Aus Streit entsteht sozialer Hass

____

Max von Kienlin:
Die Überschreitung — Günther Messners Tod am Nanga Parbat. Expeditionsteilnehmer brechen ihr Schweigen
Herbig, München 2003

Ralf-Peter Märtin:
Nanga Parbat —
Wahrheit und Wahn des Alpinismus.
Berlin Verlag, Berlin 2002

Reinhold Messner:
Die weiße Einsamkeit — Mein langer Weg zum Nanga Parbat.
Malik, München 2003

Hans Saler:
Zwischen Licht und Schatten —
Die Messner-Tragödie am Nanga Parbat.
A 1 Verlag, München 2003


 

 

Nur der Gipfel war Zeuge

Vor 33 Jahren waren Reinhold und Günther, Max, Gerhard, Karl und Peter und Hans, Felix und Jürgen Freunde. Die Kameraden kletterten in Eis und Fels, bei Schneestürmen und manchmal auch Sonnenschein an der höchsten Steilwand der Erde. Die Rupalwand des Nanga Parbat, 4500 Meter Fels und Eis, ist „die Eigernordwand, das Matterhorn und die Monte-Rosa-Ostwand übereinander“ – darin sind sie sich auch heute noch einig. Vielleicht ist das ihr Problem: Sie sind sich so einig und so ähnlich, dass sie sich bis aufs Blut bekämpfen müssen.

Berg der Zwietracht
Der Nanga Parbat, als neunthöchster Gipfel der Erde zwischen Kaschmir und Pakistan gelegen, wurde in den 30er Jahren zum „Schicksalsberg der Deutschen“ stilisiert: etliche Expeditionen scheiterten beim Versuch der Erstbesteigung. Die gelang erst am 3. Juli 1953 – vor fünfzig Jahren –Hermann Buhl. Doch Expeditionsleiter Karl Herrligkoffer neidete ihm seinen Sieg. Der Nanga wurde zum Berg der Zwietracht, und es scheint, als sei es das Schicksal seiner Bezwinger, in Streitsucht zu verfallen.

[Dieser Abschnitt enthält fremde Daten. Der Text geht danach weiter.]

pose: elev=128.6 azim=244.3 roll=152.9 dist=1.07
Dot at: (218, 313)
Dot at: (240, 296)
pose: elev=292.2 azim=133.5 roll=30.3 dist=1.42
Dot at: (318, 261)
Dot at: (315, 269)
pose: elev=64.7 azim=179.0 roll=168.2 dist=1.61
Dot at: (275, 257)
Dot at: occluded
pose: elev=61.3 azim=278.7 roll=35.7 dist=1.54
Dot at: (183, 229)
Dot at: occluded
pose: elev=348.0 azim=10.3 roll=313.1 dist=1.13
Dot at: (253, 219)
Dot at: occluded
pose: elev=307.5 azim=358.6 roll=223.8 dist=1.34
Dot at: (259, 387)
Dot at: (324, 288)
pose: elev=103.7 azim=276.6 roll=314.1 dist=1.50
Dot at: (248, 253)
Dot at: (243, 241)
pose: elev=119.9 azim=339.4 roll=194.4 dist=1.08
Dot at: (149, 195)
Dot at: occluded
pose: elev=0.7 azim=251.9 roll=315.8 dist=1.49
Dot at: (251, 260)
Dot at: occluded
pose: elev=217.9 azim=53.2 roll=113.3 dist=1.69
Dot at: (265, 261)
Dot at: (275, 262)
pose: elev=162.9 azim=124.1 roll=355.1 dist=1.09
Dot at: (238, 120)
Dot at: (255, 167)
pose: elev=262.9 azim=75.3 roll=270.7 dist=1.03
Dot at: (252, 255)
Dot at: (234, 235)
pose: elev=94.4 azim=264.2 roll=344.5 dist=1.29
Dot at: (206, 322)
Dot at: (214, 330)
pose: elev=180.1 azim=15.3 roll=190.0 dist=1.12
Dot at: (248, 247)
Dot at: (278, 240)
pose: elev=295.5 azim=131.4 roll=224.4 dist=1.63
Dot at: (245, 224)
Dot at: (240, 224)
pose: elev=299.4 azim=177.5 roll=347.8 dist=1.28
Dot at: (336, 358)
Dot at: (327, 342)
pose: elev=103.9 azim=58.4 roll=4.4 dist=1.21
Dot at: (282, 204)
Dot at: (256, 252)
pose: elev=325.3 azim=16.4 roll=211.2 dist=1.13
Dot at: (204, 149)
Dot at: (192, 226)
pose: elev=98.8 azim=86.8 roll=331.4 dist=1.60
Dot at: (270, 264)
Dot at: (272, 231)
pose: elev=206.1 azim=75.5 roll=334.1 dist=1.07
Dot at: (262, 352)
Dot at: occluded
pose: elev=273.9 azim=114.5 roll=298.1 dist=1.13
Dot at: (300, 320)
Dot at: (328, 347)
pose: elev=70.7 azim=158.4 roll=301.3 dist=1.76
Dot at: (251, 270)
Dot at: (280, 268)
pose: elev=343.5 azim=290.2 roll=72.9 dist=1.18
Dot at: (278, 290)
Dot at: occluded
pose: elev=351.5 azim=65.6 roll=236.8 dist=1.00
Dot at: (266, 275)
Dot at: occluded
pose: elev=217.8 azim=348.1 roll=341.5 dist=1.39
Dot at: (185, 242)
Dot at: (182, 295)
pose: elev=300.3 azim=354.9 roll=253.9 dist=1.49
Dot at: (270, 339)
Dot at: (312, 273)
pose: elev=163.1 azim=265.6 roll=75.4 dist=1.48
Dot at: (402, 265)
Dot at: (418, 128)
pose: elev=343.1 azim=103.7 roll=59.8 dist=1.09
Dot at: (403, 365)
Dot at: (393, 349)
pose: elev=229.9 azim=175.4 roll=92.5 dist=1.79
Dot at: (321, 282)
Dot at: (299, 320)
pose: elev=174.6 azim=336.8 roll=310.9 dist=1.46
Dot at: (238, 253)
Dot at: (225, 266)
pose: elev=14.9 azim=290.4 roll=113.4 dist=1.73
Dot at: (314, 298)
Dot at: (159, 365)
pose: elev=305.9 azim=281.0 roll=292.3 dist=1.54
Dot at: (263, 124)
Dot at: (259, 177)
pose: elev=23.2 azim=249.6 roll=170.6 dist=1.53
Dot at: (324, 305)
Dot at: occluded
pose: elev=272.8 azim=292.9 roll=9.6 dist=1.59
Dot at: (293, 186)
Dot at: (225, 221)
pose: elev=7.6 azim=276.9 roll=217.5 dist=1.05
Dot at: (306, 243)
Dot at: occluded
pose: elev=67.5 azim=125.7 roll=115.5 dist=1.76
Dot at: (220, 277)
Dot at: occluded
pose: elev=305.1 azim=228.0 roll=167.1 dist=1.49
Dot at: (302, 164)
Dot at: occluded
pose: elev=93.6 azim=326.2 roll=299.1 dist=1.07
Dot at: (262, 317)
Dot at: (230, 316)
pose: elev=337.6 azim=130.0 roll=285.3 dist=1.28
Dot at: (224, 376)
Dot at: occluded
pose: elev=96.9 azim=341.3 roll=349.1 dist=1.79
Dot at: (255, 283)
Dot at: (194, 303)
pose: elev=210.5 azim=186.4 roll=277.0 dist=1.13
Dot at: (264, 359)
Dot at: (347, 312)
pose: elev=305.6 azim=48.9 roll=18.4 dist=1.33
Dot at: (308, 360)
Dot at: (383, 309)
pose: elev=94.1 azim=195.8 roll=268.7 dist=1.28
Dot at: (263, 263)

1970 Günther Messner stirbt
Der Ausgangspunkt des jüngsten Streits, der seinen Niederschlag in nunmehr drei Büchern gefunden hat, liegt lange zurück. Am 27. Juni 1970 steigen die Brüder Reinhold und Günther Messner, Mitglieder einer ebenfalls von Karl Herrligkoffer geleiteten Expedition, vom letzten Hochlager auf den Nanga Parbat (8125 Meter). Da Günther sich zu schwach fühlt, steigen sie auf einer anderen Route ein Stück ab und überstehen in 8000 Meter Höhe bei 30 Grad Kälte die Nacht. In mittlerweile vier Büchern hat Reinhold dargestellt, er habe dann auf der anderen Seite des Nanga Parbat mit Günther über die 3500 Meter hohe Diamirflanke absteigen müssen, weil die Rückkehr über den unversicherten Aufstiegsweg zu schwierig gewesen sei. Am Ende dieser Not-Überschreitung sei Günther vermutlich, schon fast unten am Talgrund, von einer Eislawine erschlagen worden.

Die Schlüsselstelle
Die Schlüsselstelle dieser Geschichte liegt jedoch oben am Berg. Denn am Morgen nach dem Biwak in der Todeszone wurde Reinhold noch einmal von den Nachsteigenden Felix Kuen und Peter Scholz gesehen. Er stand an einer unzugänglichen Stelle etwa 80 bis 100 Meter über ihnen und rief etwas herunter. Was alles im Gipfelwind geschrien und verstanden wurde, ist unklar. Einigkeit herrscht darin, dass Reinhold bestätigte, die Brüder seien am Gipfel gewesen. Alles sei in Ordnung, die beiden würden auf ihrer Seite absteigen. Kuen und Scholz sind jedenfalls weiter zum Gipfel gestiegen. Nichts von dem, was sie von Messner erfuhren, ließ sie annehmen, Günther sei in Gefahr. Laut Messner kauerte er höhenkrank weiter hinten an der Biwakstelle.

Schwelender Konflikt
Als Reinhold Messner nach einem mehrtägigen Martyrium (er war völlig erschöpft, seine Füße teilweise erfroren) ohne Günther mit der Expedition wieder zusammentraf, begann der Streit. Er eskalierte in 14 Prozessen. Messner warf Herrligkoffer unterlassene Hilfeleistung, fahrlässige Tötung und Verleumdung vor, dieser konterte mit Unterlassungsklagen und dem Vorwurf, die Messners hätten den Expeditionsvertrag gebrochen. Der Streit versickerte, nachdem Messner alle Prozesse verloren hatte. Herrligkoffer starb, auch einige der unmittelbar Beteiligten – Kuen, Scholz und Mändl – sind tot. Doch der Konflikt schwelte weiter, 30 Jahre lang. Als im Oktober 2001 der Bergschriftsteller Horst Höfler sein neues Buch über Herrligkoffer vorstellte, weckte ein einziger Satz die lange unterdrückte Wut der anderen Expeditionsteilnehmer auf Messner: „Der Chronist fragt sich (…), warum aus der Expeditionsgruppe nicht ein paar Leute Manns genug gewesen waren, um als Suchtrupp über den Mazenopass auf die Diamirseite zu gehen. Warum hat man es nicht wenigstens versucht?“.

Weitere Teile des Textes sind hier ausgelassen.